The paradox here, of course, is that in a sense this amounts to a resolution in itself, and i don't really know where to go with that!

This has already annoyed someone this year, so that's a plus.

Last night's attempt to say the same thing and showcase my beloved offspring is here:

and its dublidu is here:

2012/2013 - What was good about 2012, what we want to leave behind in 2012 and what new stuff we want to happen in 2013.

...but as usual it seems to have fanell stillborn from the press, to misquote David Hume.

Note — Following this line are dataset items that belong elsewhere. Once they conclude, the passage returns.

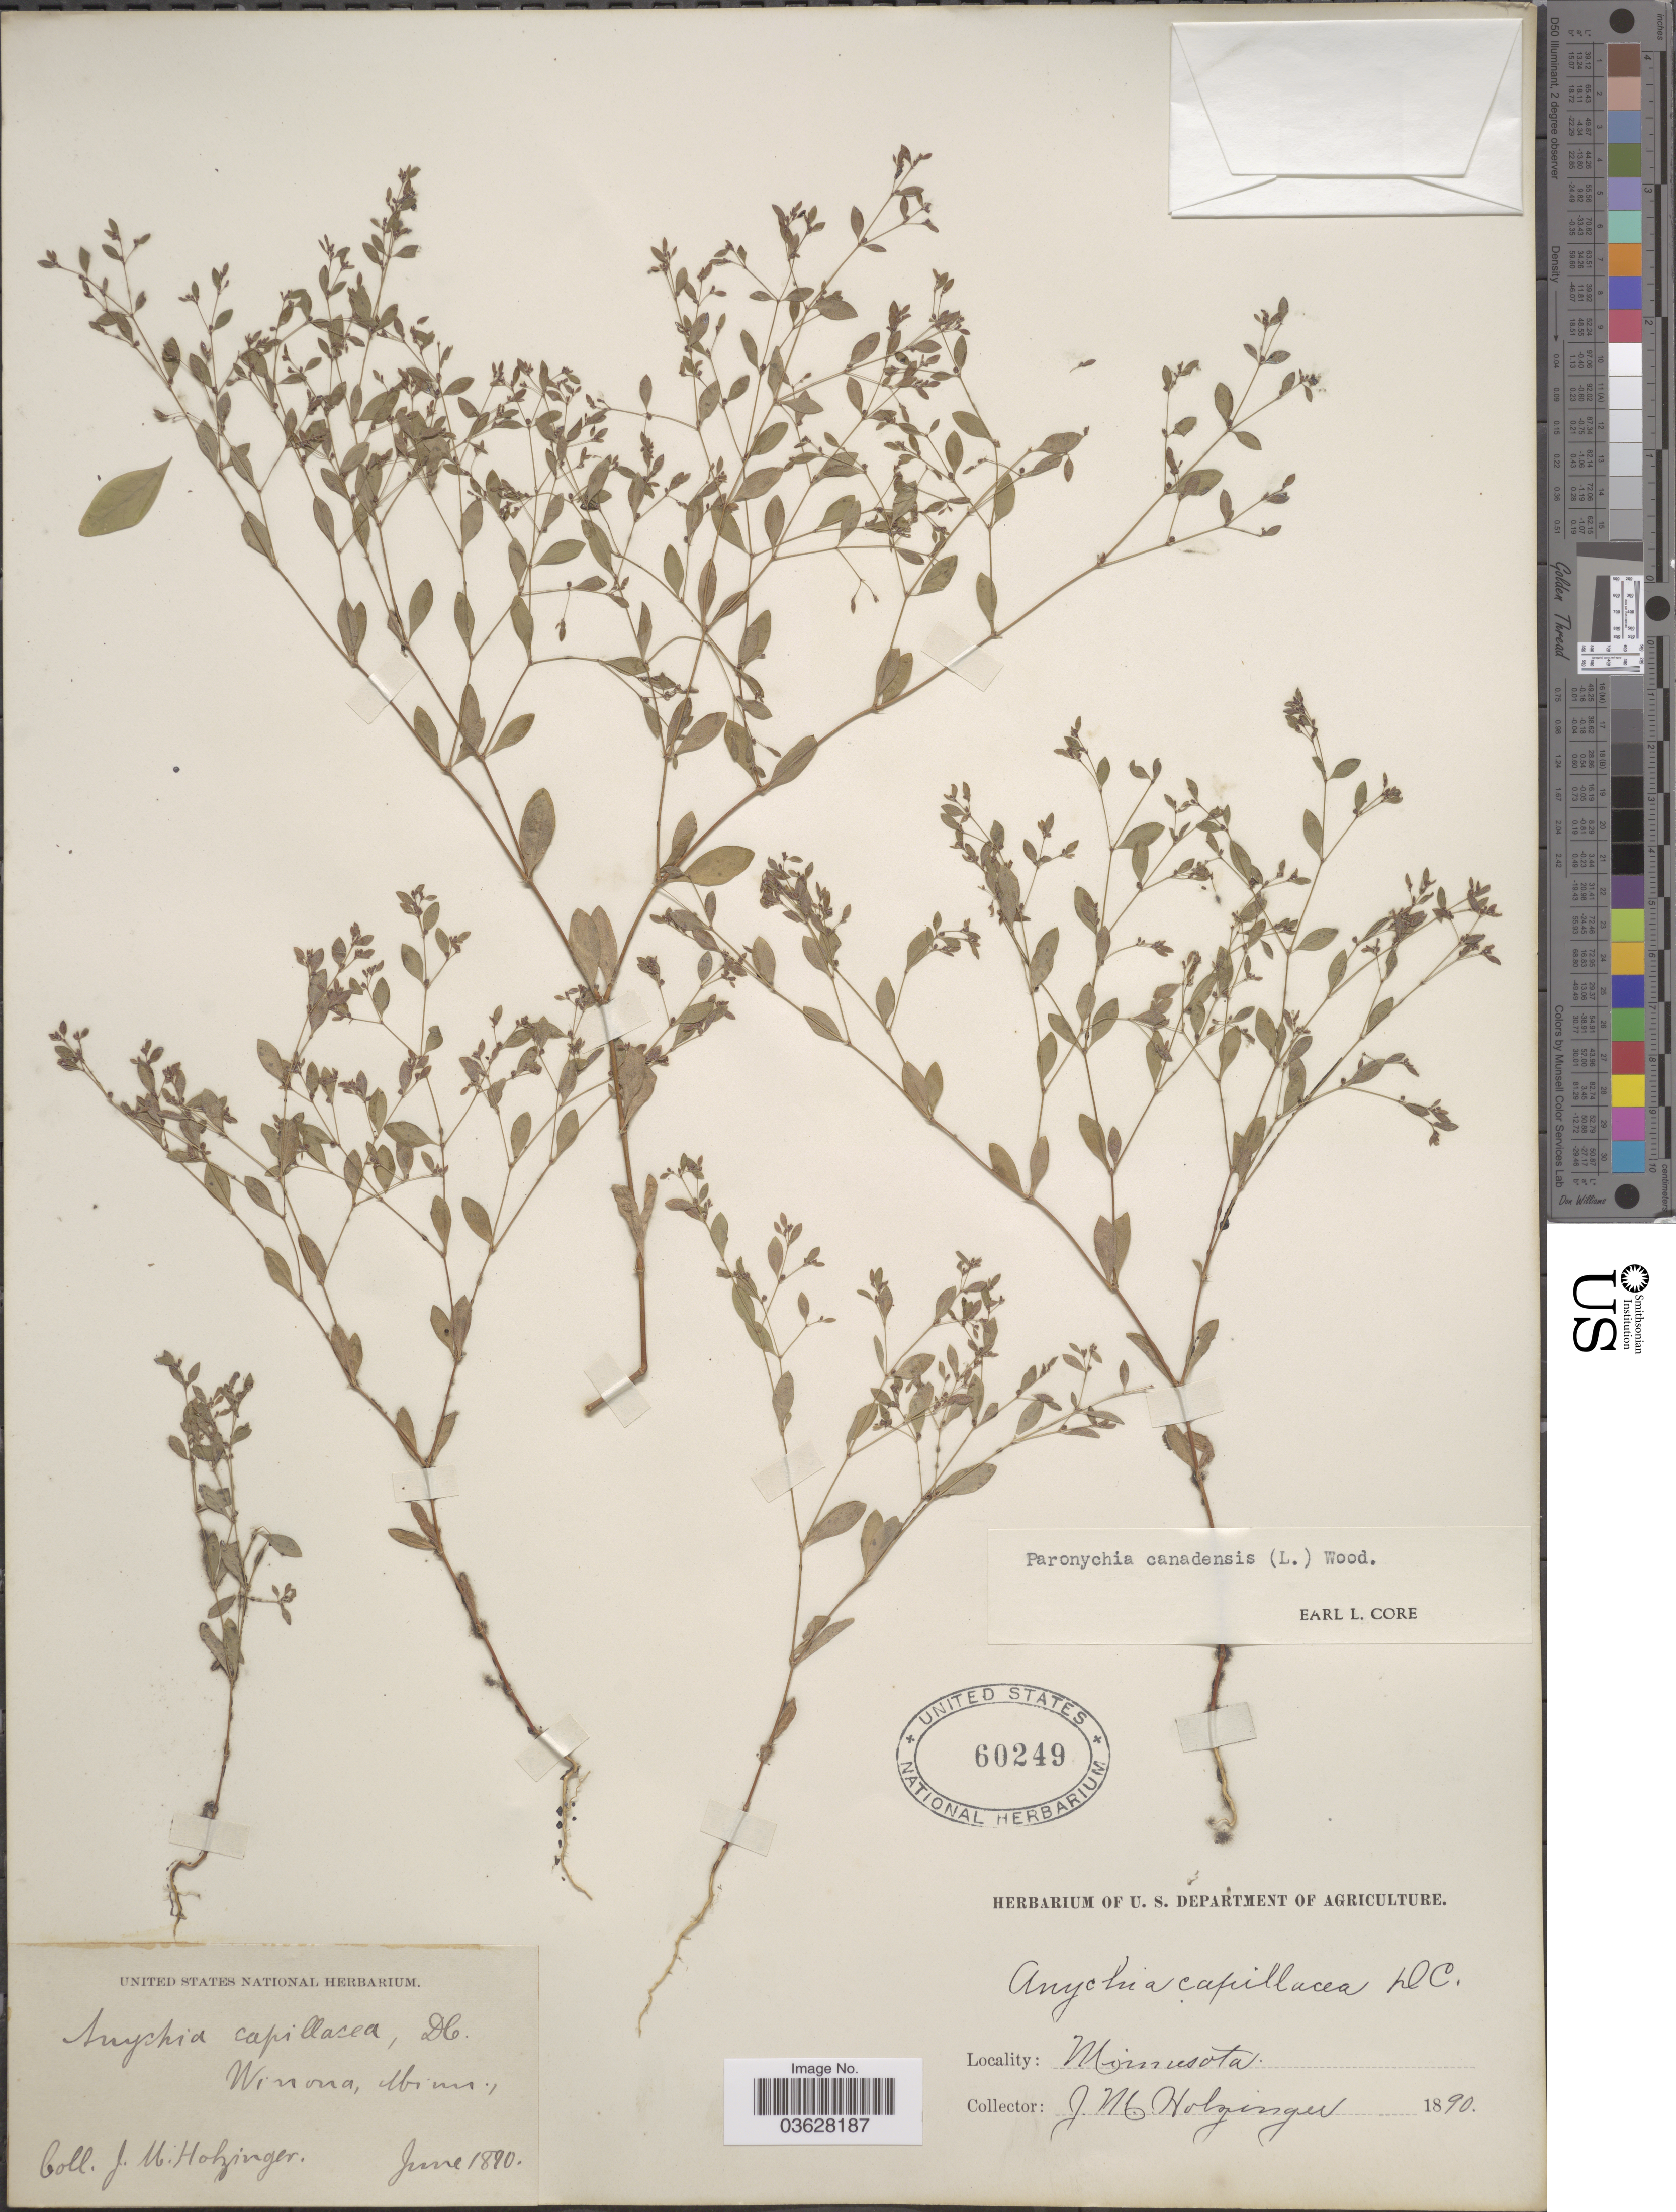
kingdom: Plantae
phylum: Tracheophyta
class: Magnoliopsida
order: Caryophyllales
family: Caryophyllaceae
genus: Paronychia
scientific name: Paronychia canadensis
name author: (L.) Alph. Wood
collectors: J. M. Holzinger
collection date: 1890-06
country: United States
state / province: Minnesota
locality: Winona.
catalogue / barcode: US 60249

So, dear void, another blank slate lies before me, except this time i'm resisting the urge to project my fears onto it.  The two big ones are the changes to Working Tax Credit and the attempt by HMRC to remove all the money we use.  My contingency plan should the latter happen probably involves selling the medical screen, examination couch and otoscope, though of course that still won't be another.  The former takes me into the realm of failure not being an option, but in a novel way.  Whereas it's possible that we could've tried harder, it's hard to see how, but taking it beyond that, successful possibilities still exist, as follows:
  1. The somewhat disturbing idea of doing something massively socially useful but highly illegal, whereof i currently have nothing in mind (but then i would say that, wouldn't i?).  The problem with this is that although it results in free accommodation, it also probably results in free sexual assault and being murdered, and removes exist ramp options due to one's shoelaces being removed.
  2. The somewhat less disturbing but considerably more self-obsessed and apparently selfish (so people say) of taking the exist ramp without having one's shoelaces forcibly removed but probably doing so in a hotel room somewhere, since i wouldn't be paying the bill.
  3. The option that tends to preoccupy me the most for reasons previously gone into, but which is, however, quite unrealistic:

(Yeah i know:  naughty).

It does strike me, however, that the last option is in a fantasy realm which the government seems to imagine i can enter for some reason.  The question arises of whether the same is true of others or whether my situation is unique in important ways.

In what seems to be a digression, i will now paint you a scenario:

One of the perks of being a Shakespearean actor is that you might get to wear fancy costumes, but from an external perspective, this is probably only something which works from the outside.  Presumably actually being a Shakespearean actor involves nerve-wracking toil and you never get to enjoy the tights and the ruffs because you end up associating them with your tiresome day job which sucks away at your life like a trovamp.  Yes!  I can use that here because only i'm reading this, and violate a completely separate set of intellectual property rights than the above image by posting this:

Other news:  I have embarked on a major project for the Other Channel which i hope will have positive fallout for the main one.  It involves animation and fiddling with my voice in entertaining ways.